As talks of a possible Clinton concession swirled Monday, Rep. Carolyn Cheeks Kilpatrick (D-Mich.) said that the Michigan Congressional delegation plans to contest the national party’s decision over the weekend awarding the state’s delegates a half-vote at the party’s convention.

Kilpatrick said the delegation plans to submit a document to the Democratic National Committee’s Credentials Committee within two and a half weeks demanding that all of Michigan’s delegates get a full vote at the convention in August.

Still, she conceded, “The numbers don’t look like Sen. Clinton can be nominated. We want to win in November. November is the prize … I think the next 48 hours are going to be critical.”

Clinton’s spokesmen denied all talk of concession on Monday.

Kilpatrick is one of three Michigan lawmakers, all of them superdelegates — the others are Rep. Dale Kildee (D) and Sen. Carl Levin (D) — who remain undecided in the presidential race between Sens. Hillary Rodham Clinton (N.Y.) and Barack Obama (Ill.).

Kilpatrick said Clinton backers were the “only vocal people” working with the delegation to contest Saturday’s decision by the DNC’s Rules and Bylaws Committee to give a half-vote each to the delegate.
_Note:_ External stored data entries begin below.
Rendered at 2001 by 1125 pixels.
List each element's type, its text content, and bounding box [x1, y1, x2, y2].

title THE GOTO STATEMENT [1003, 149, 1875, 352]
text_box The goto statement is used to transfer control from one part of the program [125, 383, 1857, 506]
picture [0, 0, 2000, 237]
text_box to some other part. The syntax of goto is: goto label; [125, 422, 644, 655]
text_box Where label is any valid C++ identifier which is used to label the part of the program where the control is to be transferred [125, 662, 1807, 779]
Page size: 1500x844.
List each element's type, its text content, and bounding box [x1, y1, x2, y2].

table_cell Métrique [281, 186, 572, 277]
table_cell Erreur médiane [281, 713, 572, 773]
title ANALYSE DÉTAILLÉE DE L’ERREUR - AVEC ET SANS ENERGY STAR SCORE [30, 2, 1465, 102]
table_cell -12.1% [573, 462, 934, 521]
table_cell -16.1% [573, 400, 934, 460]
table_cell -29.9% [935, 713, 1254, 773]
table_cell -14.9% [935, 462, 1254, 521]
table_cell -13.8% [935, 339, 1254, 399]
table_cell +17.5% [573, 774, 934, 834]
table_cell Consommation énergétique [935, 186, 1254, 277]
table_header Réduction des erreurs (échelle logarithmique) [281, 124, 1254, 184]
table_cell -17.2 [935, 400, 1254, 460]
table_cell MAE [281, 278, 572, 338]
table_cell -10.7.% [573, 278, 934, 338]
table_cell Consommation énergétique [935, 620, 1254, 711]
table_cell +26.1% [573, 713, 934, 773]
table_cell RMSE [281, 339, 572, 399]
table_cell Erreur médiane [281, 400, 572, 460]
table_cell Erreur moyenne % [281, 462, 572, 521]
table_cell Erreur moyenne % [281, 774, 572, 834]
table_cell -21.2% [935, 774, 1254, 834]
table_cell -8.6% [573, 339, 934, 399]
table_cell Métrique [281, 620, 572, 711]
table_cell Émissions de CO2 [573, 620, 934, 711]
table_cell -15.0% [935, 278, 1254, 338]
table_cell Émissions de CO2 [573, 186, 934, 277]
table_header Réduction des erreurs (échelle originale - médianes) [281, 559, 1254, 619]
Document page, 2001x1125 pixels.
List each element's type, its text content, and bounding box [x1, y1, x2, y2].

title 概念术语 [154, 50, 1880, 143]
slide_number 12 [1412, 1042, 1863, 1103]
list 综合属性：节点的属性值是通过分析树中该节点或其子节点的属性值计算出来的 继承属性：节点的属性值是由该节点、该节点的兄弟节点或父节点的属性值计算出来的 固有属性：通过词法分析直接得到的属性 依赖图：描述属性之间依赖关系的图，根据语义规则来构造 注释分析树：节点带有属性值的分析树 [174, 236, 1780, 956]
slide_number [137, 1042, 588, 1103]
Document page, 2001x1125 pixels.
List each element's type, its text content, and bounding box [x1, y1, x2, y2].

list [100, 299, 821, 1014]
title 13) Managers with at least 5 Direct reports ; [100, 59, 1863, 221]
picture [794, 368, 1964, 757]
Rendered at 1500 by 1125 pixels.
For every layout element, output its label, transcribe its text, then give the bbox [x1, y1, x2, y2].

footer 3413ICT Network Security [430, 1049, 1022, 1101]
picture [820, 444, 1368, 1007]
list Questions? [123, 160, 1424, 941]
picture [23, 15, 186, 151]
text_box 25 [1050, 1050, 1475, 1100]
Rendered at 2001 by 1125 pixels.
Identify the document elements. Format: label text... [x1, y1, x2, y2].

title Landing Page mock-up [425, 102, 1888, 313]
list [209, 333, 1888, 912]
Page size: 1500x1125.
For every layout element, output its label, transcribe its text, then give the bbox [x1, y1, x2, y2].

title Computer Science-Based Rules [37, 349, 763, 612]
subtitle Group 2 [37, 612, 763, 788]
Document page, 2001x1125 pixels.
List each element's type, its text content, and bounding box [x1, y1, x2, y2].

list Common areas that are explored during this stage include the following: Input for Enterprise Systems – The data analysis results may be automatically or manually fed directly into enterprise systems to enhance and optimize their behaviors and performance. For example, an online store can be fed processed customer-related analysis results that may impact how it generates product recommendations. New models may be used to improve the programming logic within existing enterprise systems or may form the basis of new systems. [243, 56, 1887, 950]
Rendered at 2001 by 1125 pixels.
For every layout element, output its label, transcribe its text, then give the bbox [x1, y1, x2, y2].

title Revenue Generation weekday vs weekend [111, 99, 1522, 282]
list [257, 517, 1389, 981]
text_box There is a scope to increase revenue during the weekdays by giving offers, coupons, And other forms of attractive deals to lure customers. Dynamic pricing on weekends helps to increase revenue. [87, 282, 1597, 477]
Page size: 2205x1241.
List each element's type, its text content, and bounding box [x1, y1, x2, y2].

At that meeting, the Rules panel approved deals that awarded Clinton a net of 24 delegates from Michigan and Florida by giving each delegate half a vote at the convention, ending months of chaos over whether the party would seat the delegates. But the Clinton camp has reserved its right to appeal that decision to the Credentials Committee.

The party had originally barred the delegates because those states had ignored party rules and held their primaries earlier than allowed. Clinton and Obama originally supported that decision.

But as Clinton’s hopes for the nomination have dwindled, her calls for fully counting those states’ votes have increased.

Following Saturday’s decision, Kilpatrick issued a joint statement with Levin indicating that they remain confident that they “will achieve our goal in the coming weeks, which is to have our full delegation seated with full voting rights at the convention.”